[Data excerpts]

______

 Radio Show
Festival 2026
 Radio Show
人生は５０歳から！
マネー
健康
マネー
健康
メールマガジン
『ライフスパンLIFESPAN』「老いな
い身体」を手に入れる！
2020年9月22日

______

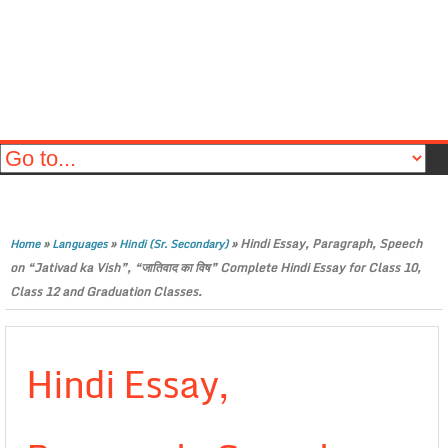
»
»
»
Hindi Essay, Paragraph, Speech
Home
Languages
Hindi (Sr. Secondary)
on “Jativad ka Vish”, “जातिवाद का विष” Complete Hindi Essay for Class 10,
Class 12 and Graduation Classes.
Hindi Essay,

______

Assigned task: Tally the lines in the entries above that hold the string "Essay" and state the tally alone.

Answer: 3